§ Work instructions
Copy out, word for word, the section of the Thanksgiving blog post that opens with the words containing "So, Americans aren't" and closes with "same as you!".

§ Extract
Another piece of information for all of you that you have probably already heard or seen: America is not the only country to offer a national holiday just about offering thanks.  And we are not even the only ones who do it through putting ourselves into a food coma!

For centuries, even millennia, man has been celebrating his good fortune by feasting himself into a stupor.  The Celts did it with their Samhain celebrations (yes, this was a feasting time to celebrate a plentiful hunt and harvest preparatory to a long winter), the Chinese with their harvest Moon Festival, The Seneca Indians with the "Green Corn Dance", the Iroquois their "Great Feather Dance", the Hebrew "Feast of the Tabernacles", the Greek's 9 day harvest feast honoring Demeter, The Romans' "Cerealia", the...do you really want me to go on?  If you want proof, please simply google "harvest festivals" and read up yourself (it makes for fun reading, but you aren't checking out this blog to read an anthropology textbook).

So, Americans aren't the first to have harvest festivals or thanksgiving feasts.  We weren't even the first to have turkey's happily consumed.  But with the colonization of the "New World" bringing in British Christians who quickly...shall we say 'culturally overwhelmed' the native inhabitants, the new locals began to celebrate the own anniversaries through adopting some native common sense.  These 'early thanksgiving feasts' did not really resemble our modern traditional assumptions, but there were a few things that everyone would recognize and chief among these was, of course, good ol' Tom Turkey!  So when you are drooling over that amazing bird this Thursday, remember that you are also joining in with a large population of ancestors and previous citizens who were more than happy to celebrate the same as you!

One other fun trivia note for you die-hard fans out there: (and this one I'm quoting directly from www.brownielocks.com/thanksgiving.htm) "The custom of snapping the turkey's wishbone, to bring good luck or make a wish come true to the person who gets the largest part goes back to the Romans.  When the Romans conquered England, they introduced it.  And by the time the Pilgrims brought it to the New World, it was an established custom in England for years.  Many word origin philosophers feel that the bone-snapping of the wish bone is the source for the common expression, "To get a lucky break."  The person who gets the shorter end when it breaks will not get his/her wish.  Gotta love carrying on traditions!

(Stored dataset rows)
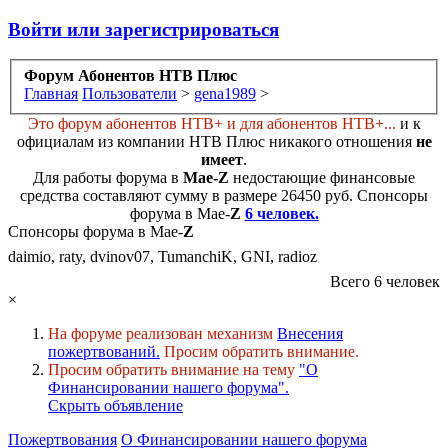
Войти или зарегистрироваться
Форум Абонентов НТВ Плюс
Главная
Пользователи
>
gena1989
>
Это форум абонентов НТВ+ и для абонентов НТВ+...
и к
официалам из компании НТВ Плюс никакого отношения
не
имеет
.
Для работы форума в
Мае-
Z
недостающие финансовые
средства составляют сумму в размере
26450 руб
. Cпонсоры
форума в Мае-
Z
6 человек.
Спонсоры форума в Мае-
Z
daimio, raty, dvinov07, TumanchiK, GNI, radioz
Всего 6 человек
×
На форуме реализован механизм
Внесения
пожертвований.
Просим обратить внимание.
Просим обратить внимание на тему
"О
Финансировании нашего форума".
Скрыть объявление
Пожертвования
О Финансировании нашего форума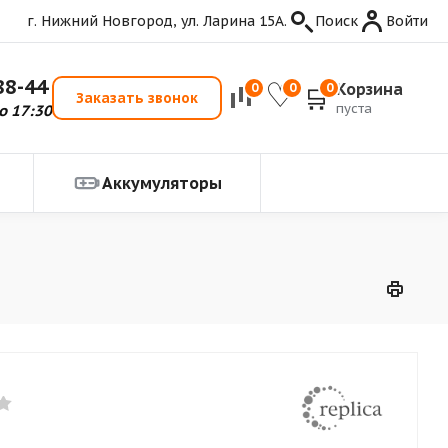
г. Нижний Новгород, ул. Ларина 15А.
Поиск
Войти
88-44
Корзина
0
0
0
Заказать звонок
пуста
о 17:30
Аккумуляторы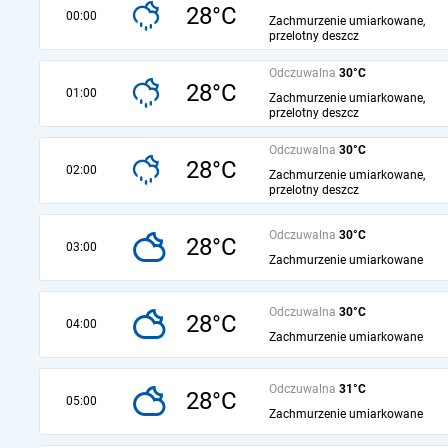
28°C
00:00
Zachmurzenie umiarkowane,
przelotny deszcz
Odczuwalna
30°C
28°C
01:00
Zachmurzenie umiarkowane,
przelotny deszcz
Odczuwalna
30°C
28°C
02:00
Zachmurzenie umiarkowane,
przelotny deszcz
Odczuwalna
30°C
28°C
03:00
Zachmurzenie umiarkowane
Odczuwalna
30°C
28°C
04:00
Zachmurzenie umiarkowane
Odczuwalna
31°C
28°C
05:00
Zachmurzenie umiarkowane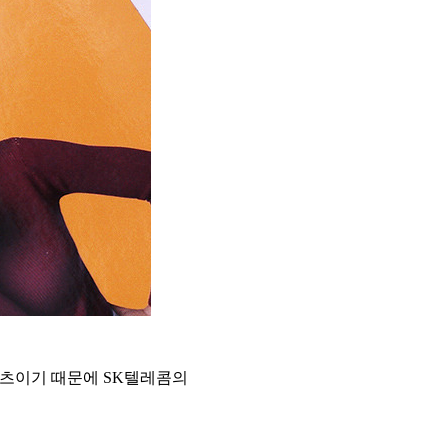
텐츠이기 때문에 SK텔레콤의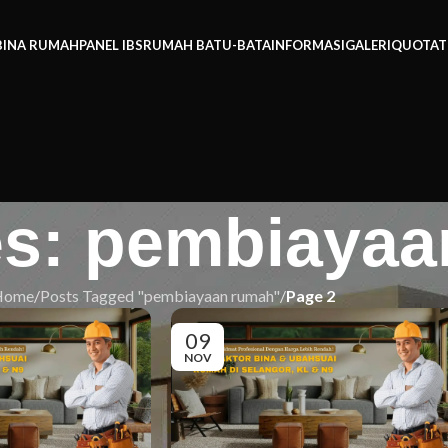
BINA RUMAH
PANEL IBS
RUMAH BATU-BATA
INFORMASI
GALERI
QUOTAT
es: pembiaya
Home
/
Posts Tagged "pembiayaan rumah"
/
Page 2
09
NOV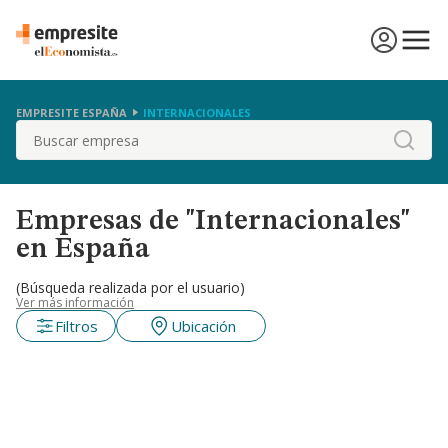
EMPRESITE ESPAÑA
INTERNACIONALES
Buscar
Empresas de "Internacionales"
en España
(Búsqueda realizada por el usuario)
Ver más información
Filtros
Ubicación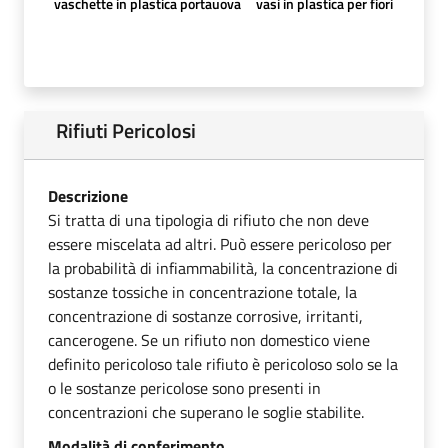
vaschette in plastica portauova
vasi in plastica per fiori
Rifiuti Pericolosi
Descrizione
Si tratta di una tipologia di rifiuto che non deve
essere miscelata ad altri. Può essere pericoloso per
la probabilità di infiammabilità, la concentrazione di
sostanze tossiche in concentrazione totale, la
concentrazione di sostanze corrosive, irritanti,
cancerogene. Se un rifiuto non domestico viene
definito pericoloso tale rifiuto è pericoloso solo se la
o le sostanze pericolose sono presenti in
concentrazioni che superano le soglie stabilite.
Modalità di conferimento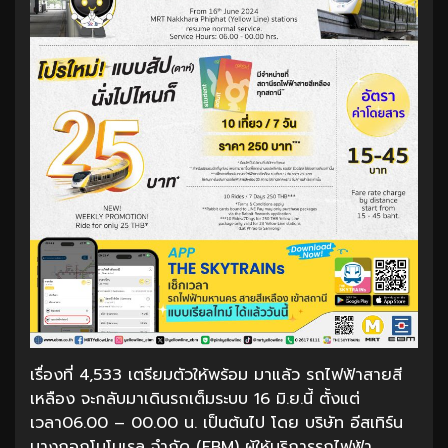
เรื่องที่ 4,533 เตรียมตัวให้พร้อม มาแล้ว รถไฟฟ้าสายสี
เหลือง จะกลับมาเดินรถเต็มระบบ 16 มิ.ย.นี้ ตั้งแต่
เวลา06.00 – 00.00 น. เป็นต้นไป โดย บริษัท อีสเทิร์น
บางกอกโมโนเรล จำกัด (EBM) ผู้ให้บริการรถไฟฟ้า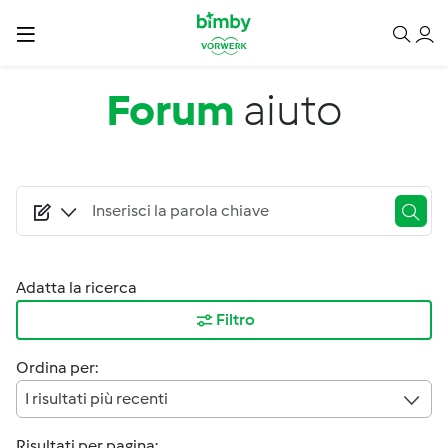
Salta al contenuto principale
Forum
aiuto
Adatta la ricerca
Filtro
Ordina per:
I risultati più recenti
Risultati per pagina: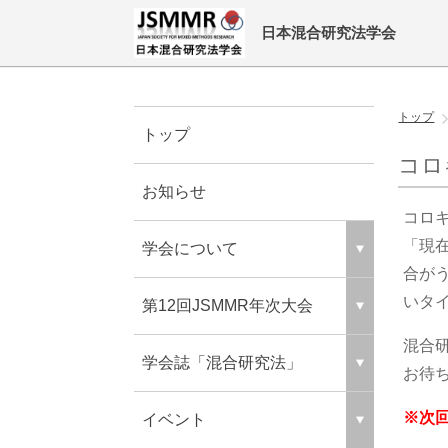
日本混合研究法学会
トップ
トップ
コロ
お知らせ
コロ
「現
学会について
合が
いタ
第12回JSMMR年次大会
混合
学会誌「混合研究法」
お待
※次
イベント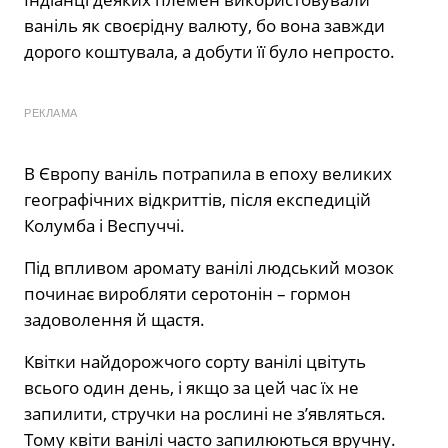
ваніль як своєрідну валюту, бо вона завжди
дорого коштувала, а добути її було непросто.
РЕКЛАМА
В Європу ваніль потрапила в епоху великих
географічних відкриттів, після експедицій
Колумба і Веспуччі.
Під впливом аромату ванілі людський мозок
починає виробляти серотонін – гормон
задоволення й щастя.
Квітки найдорожчого сорту ванілі цвітуть
всього один день, і якщо за цей час їх не
запилити, стручки на рослині не з’являться.
Тому квіти ванілі часто запилюються вручну.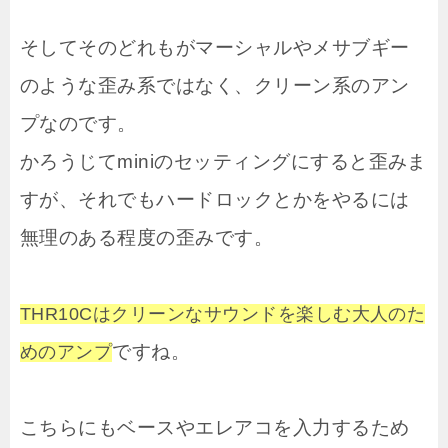
そしてそのどれもがマーシャルやメサブギー
のような歪み系ではなく、クリーン系のアン
プなのです。
かろうじてminiのセッティングにすると歪みま
すが、それでもハードロックとかをやるには
無理のある程度の歪みです。
THR10Cはクリーンなサウンドを楽しむ大人のた
ですね。
めのアンプ
こちらにもベースやエレアコを入力するため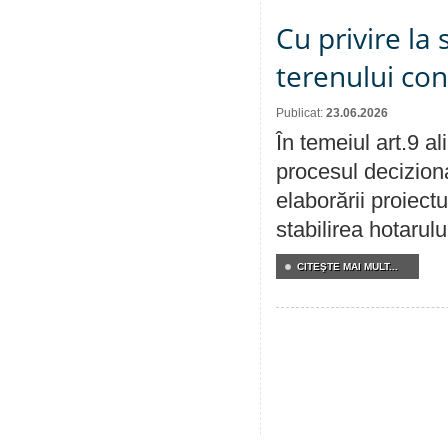
Cu privire la 
terenului co
Publicat:
23.06.2026
În temeiul art.9 a
procesul deciziona
elaborării proiect
stabilirea hotarulu
CITEŞTE MAI MULT...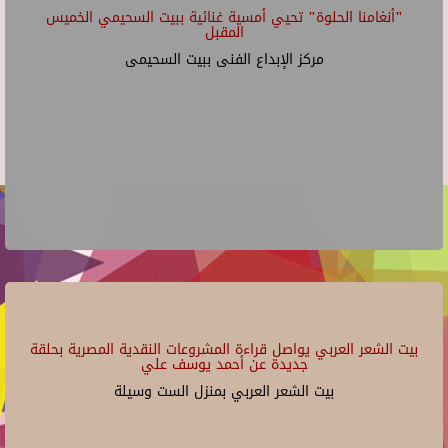
"أنغامنا الحلوة" تحيي أمسية غنائية ببيت السحيمي الخميس
المقبل
مركز الإبداع الفنى ببيت السحيمى
بيت الشعر العربي يواصل قراءة المشروعات النقدية المصرية بحلقة
جديدة عن أحمد يوسف علي
بيت الشعر العربي بمنزل الست وسيلة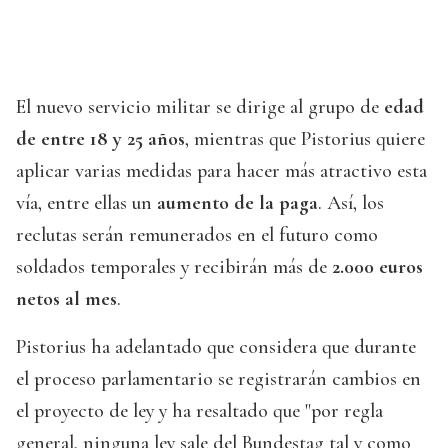
El nuevo servicio militar se dirige al grupo de
edad
de entre 18 y 25 años
, mientras que Pistorius quiere
aplicar varias medidas para hacer más atractivo esta
vía, entre ellas un
aumento de la paga
. Así, los
reclutas serán remunerados en el futuro como
soldados temporales y recibirán más de
2.000 euros
netos al mes
.
Pistorius ha adelantado que considera que durante
el proceso parlamentario se registrarán cambios en
el proyecto de ley y ha resaltado que "por regla
general, ninguna ley sale del Bundestag tal y como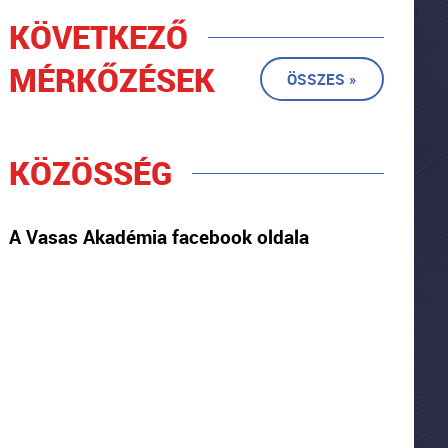
KÖVETKEZŐ
MÉRKŐZÉSEK
ÖSSZES »
KÖZÖSSÉG
A Vasas Akadémia facebook oldala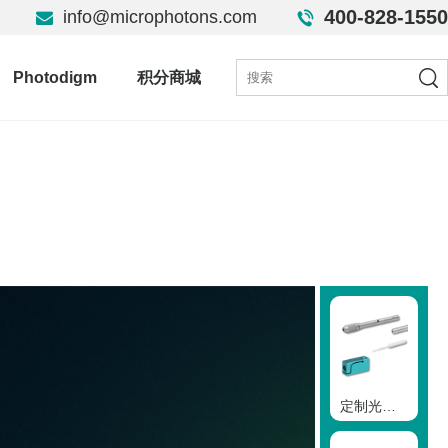
400-828-1550
info@microphotons.com
Photodigm
积分商城
定制光遗传学解决方案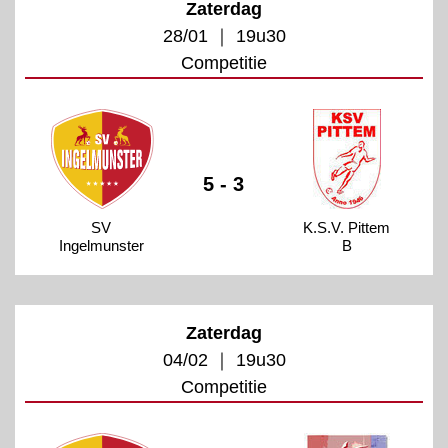
Zaterdag
28/01 ｜ 19u30
Competitie
5 - 3
SV
K.S.V. Pittem
Ingelmunster
B
Zaterdag
04/02 ｜ 19u30
Competitie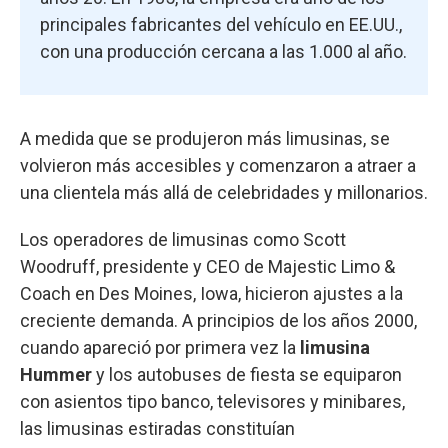
principales fabricantes del vehículo en EE.UU.,
con una producción cercana a las 1.000 al año.
A medida que se produjeron más limusinas, se
volvieron más accesibles y comenzaron a atraer a
una clientela más allá de celebridades y millonarios.
Los operadores de limusinas como Scott
Woodruff, presidente y CEO de Majestic Limo &
Coach en Des Moines, Iowa, hicieron ajustes a la
creciente demanda. A principios de los años 2000,
cuando apareció por primera vez la
limusina
Hummer
y los autobuses de fiesta se equiparon
con asientos tipo banco, televisores y minibares,
las limusinas estiradas constituían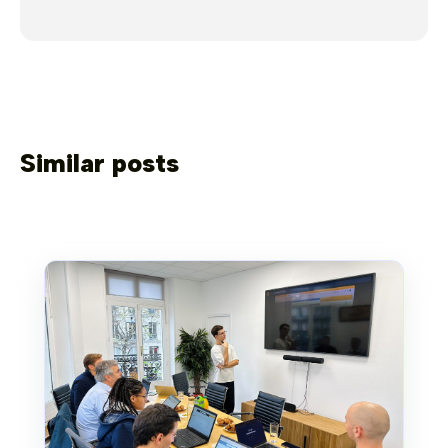
Similar posts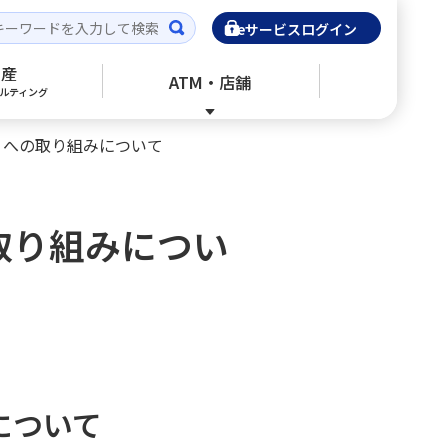
eサービスログイン
動産
ATM・店舗
ルティング
」への取り組みについて
閉じる
閉じる
閉じる
閉じる
閉じる
不動産の鑑定評価
来店予約
ご利用・ご検討中のお客さま
ご利用・ご検討中のお客さま
ご利用・ご検討中のお客さま
取り組みについ
本日の金利・配当率
生命保険
本日の金利・配当率
手数料一覧
スマホ相談窓口
投資信託基準価額一覧
相続手続きのお手伝い
資料請求
財産を残すために
について
書面取次ぎ行為に係る最良執行方針に
「相続・遺言」講座
ついて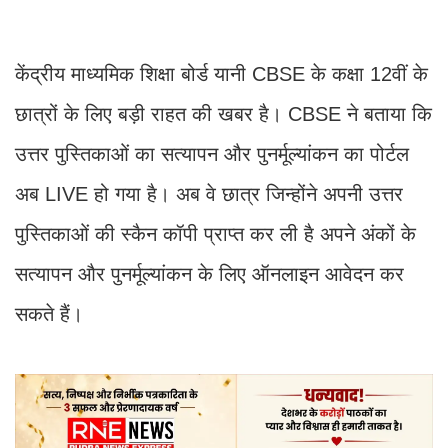
केंद्रीय माध्यमिक शिक्षा बोर्ड यानी CBSE के कक्षा 12वीं के
छात्रों के लिए बड़ी राहत की खबर है। CBSE ने बताया कि
उत्तर पुस्तिकाओं का सत्यापन और पुनर्मूल्यांकन का पोर्टल
अब LIVE हो गया है। अब वे छात्र जिन्होंने अपनी उत्तर
पुस्तिकाओं की स्कैन कॉपी प्राप्त कर ली है अपने अंकों के
सत्यापन और पुनर्मूल्यांकन के लिए ऑनलाइन आवेदन कर
सकते हैं।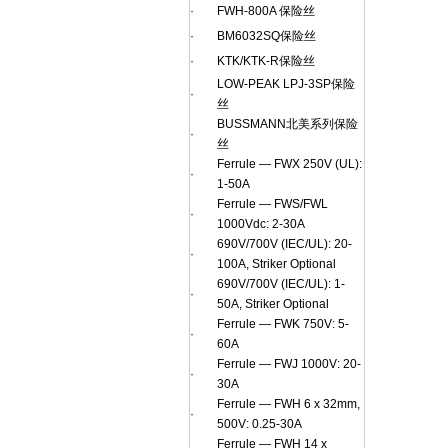
·
FWH-800A 保险丝
·
BM6032SQ保险丝
·
KTK/KTK-R保险丝
LOW-PEAK LPJ-3SP保险
·
丝
BUSSMANN北美系列保险
·
丝
Ferrule — FWX 250V (UL):
·
1-50A
Ferrule — FWS/FWL
·
1000Vdc: 2-30A
690V/700V (IEC/UL): 20-
·
100A, Striker Optional
690V/700V (IEC/UL): 1-
·
50A, Striker Optional
Ferrule — FWK 750V: 5-
·
60A
Ferrule — FWJ 1000V: 20-
·
30A
Ferrule — FWH 6 x 32mm,
·
500V: 0.25-30A
Ferrule — FWH 14 x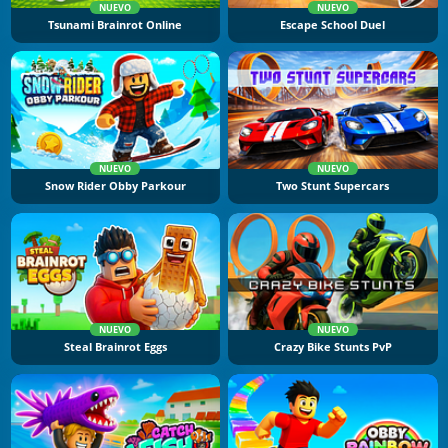
NUEVO
NUEVO
Tsunami Brainrot Online
Escape School Duel
NUEVO
NUEVO
Snow Rider Obby Parkour
Two Stunt Supercars
NUEVO
NUEVO
Steal Brainrot Eggs
Crazy Bike Stunts PvP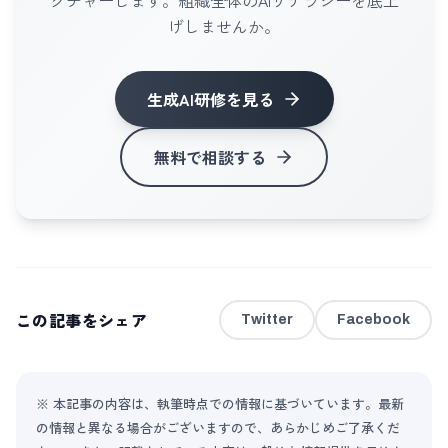
げしませんか。
生成AI研修
を見る
無料で相談する
この記事をシェア
Twitter
Facebook
※ 本記事の内容は、執筆時点での情報に基づいています。最新
の情報と異なる場合がございますので、あらかじめご了承くだ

§ Exercise response
So, Americans aren't the first to have harvest festivals or thanksgiving feasts.  We weren't even the first to have turkey's happily consumed.  But with the colonization of the "New World" bringing in British Christians who quickly...shall we say 'culturally overwhelmed' the native inhabitants, the new locals began to celebrate the own anniversaries through adopting some native common sense.  These 'early thanksgiving feasts' did not really resemble our modern traditional assumptions, but there were a few things that everyone would recognize and chief among these was, of course, good ol' Tom Turkey!  So when you are drooling over that amazing bird this Thursday, remember that you are also joining in with a large population of ancestors and previous citizens who were more than happy to celebrate the same as you!